How Up and Down Markets Toy With Investor Emotions

“I want it all, I want it all, I want it all, and I want it now.”

— Lyrics from a popular Queen song…and the prevailing political “wisdom” of our time.

Stocks up. Gold up. And oil back within a few cents of the $100 mark.

The world economy is, apparently, in full swing again. Until tomorrow, that is. Or next week. Who knows?

Investors have been suffering through a dazzling display of mixed signals lately. One minute they think the market’s got the hots for them…the next minute it’s throwing cold water in their face. It comes on strong…then plays coy. Shows some leg…then slaps a cheek. Last week investors got whacked. This week they’re all doe-eyed again. They think they’re in love.

Most folk don’t like all the games. “A simple ‘Yes’ or ‘No’ would do us just fine,” they say. “Think of all the time and money a straight-forward answer would save if the market would just pick a path and stick to it!”

Ah…but where’s the fun in that, Fellow Reckoner? Where are the lessons along the way…the travails of the journey…the hardships to look back on through the rose-colored glasses of retrospect…the glory days to romanticize at some distant date in a far off future?

More importantly, what would we have to write about all day if everyone already knew the headlines of tomorrow’s papers? Who’d bother asking any questions? Not us.

Fortunately, that’s not the way markets work. The relationship is far more complex than that. Last week, for instance, it looked as if the whole thing had gone sour. Stocks plunged during the shortened trading week. News came out that Germany couldn’t sell its debt. Not Greece or Italy or any of the other fiscal misfits. Germany! An auction of 10-year Bunds fell apart at the seams.

“If Germany can’t sell its debt,” cried investors in a panic, “what hope does the rest of Europe have? Portugal…Spain…the rest of the PIIGS…they’ll have to go bust! Then what!?”

[Editor’s Note: As a quick aside, Eric Fry recently discussed these ongoing problems in the Eurozone, specifically Germany’s failed bond auction, on Capital Account with Lauren Lyster. As always, his comments were incredibly insightful. Check it out here:

Well, what a difference a good tryptophan-induced food coma can make. Investors awoke from their long weekend slumber having seemingly forgotten last week’s little lover’s tiff. Romance is in the air again. German Chancellor Angela Merkel and French President Nicolas Sarkozy are playing footsies under the Euro table, promising to come to a solution that satisfies everyone’s deepest desires.

In the US, too, investors have been quick to forget past transgressions.
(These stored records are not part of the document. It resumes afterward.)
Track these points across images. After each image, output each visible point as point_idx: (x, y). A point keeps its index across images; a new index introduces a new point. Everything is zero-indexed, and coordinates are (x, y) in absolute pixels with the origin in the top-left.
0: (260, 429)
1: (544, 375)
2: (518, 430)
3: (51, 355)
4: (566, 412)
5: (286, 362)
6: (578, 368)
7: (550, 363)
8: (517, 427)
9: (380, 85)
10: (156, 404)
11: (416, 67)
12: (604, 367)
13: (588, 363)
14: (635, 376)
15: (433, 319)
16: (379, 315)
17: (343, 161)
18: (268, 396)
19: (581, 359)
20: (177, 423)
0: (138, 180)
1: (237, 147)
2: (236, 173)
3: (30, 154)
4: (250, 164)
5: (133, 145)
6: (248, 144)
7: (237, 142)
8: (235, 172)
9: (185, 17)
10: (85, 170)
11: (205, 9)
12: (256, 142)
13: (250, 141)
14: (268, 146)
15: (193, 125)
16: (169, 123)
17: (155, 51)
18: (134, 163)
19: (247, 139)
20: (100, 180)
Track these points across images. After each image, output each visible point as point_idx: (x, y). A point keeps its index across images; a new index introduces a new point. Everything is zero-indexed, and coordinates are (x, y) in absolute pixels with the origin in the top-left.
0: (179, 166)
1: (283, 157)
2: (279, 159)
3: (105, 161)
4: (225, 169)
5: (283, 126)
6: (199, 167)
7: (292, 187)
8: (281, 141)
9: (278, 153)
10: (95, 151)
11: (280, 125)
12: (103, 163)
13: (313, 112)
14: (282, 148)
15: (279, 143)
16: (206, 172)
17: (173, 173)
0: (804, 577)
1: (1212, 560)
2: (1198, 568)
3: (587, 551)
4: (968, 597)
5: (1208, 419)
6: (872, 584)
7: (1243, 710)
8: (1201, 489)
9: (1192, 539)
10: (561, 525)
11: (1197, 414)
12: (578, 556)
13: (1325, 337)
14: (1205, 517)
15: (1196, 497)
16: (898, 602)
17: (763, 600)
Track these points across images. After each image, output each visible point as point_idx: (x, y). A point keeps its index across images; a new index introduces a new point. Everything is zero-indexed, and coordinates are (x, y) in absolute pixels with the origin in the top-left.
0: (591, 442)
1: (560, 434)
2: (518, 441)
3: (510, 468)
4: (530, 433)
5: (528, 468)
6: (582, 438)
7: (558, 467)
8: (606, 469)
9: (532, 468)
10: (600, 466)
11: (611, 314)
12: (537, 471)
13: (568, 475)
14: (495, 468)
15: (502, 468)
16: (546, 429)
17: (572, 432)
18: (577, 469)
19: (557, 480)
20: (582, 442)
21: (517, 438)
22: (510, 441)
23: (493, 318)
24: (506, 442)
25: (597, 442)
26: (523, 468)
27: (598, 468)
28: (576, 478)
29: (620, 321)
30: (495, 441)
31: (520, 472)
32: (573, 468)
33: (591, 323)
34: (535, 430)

And quick to forget their own situation. Shoppers, for instance, forgot they had no money and hit the retail stores last week with all the gusto of a drunk falling off a wagon. Black Friday sales were up. Wages, savings and disposable incomes were not. Neither were employment levels. How long can out-of-work consumers continue buying Chinese knickknacks with money they don’t have? Not long would be our first guess. And our second, too.

Of course, it’s hard for the average man to know where he stands today. He follows his heart and his emotions. And both tell him to look to his leaders. He has heard that his country is broke…but he sees his leaders spending…and spending more than ever. He has a suspicion that debt might be a problem…but he is told that deficits don’t matter. He knows the money has run out…but he remembers hearing something about a helicopter. So he sticks his head out the window and looks to the sky. Then, when no money falls from the heavens, he heads to the mall just the same.

“Capitalism is supposed to be a system of profit and loss,” writes Jeffrey Tucker, publisher at Laissez-Faire Books, in today’s Whiskey & Gunpowder, “but in recent years, central bankers and central planners seem to have forgotten the part about losses. They push and pull every lever on the control board to try to make losses for the big players go away, which can be a bit like trying to stop a receding tide.”

Governmental “Too Big To Fail” mollycoddling has rendered a generation virtually incapable of dealing with losses. In short, the average man on the street today lives in a world largely sheltered from the consequences of actions, both his and his government’s. (For now.) His leaders promise him creation without destruction, knowledge without lessons, wisdom without experience…all funded with EZ credit, made available until the day he dies. Amen.

How is this man prepared for a catastrophe, you ask? He isn’t.

How can he conceive of a day when effect again meets with cause? He can’t.

What will happen when the unthinkable becomes the inevitable? Don’t ask.

Occasionally, however, the nourishing process of creative destruction, of unfettered capitalism, is “allowed” to do its work. It can be painful in the short run, yes, but the eventual result is a stronger, more vibrant future…one deserved of those brave enough to resist the urge to meddle.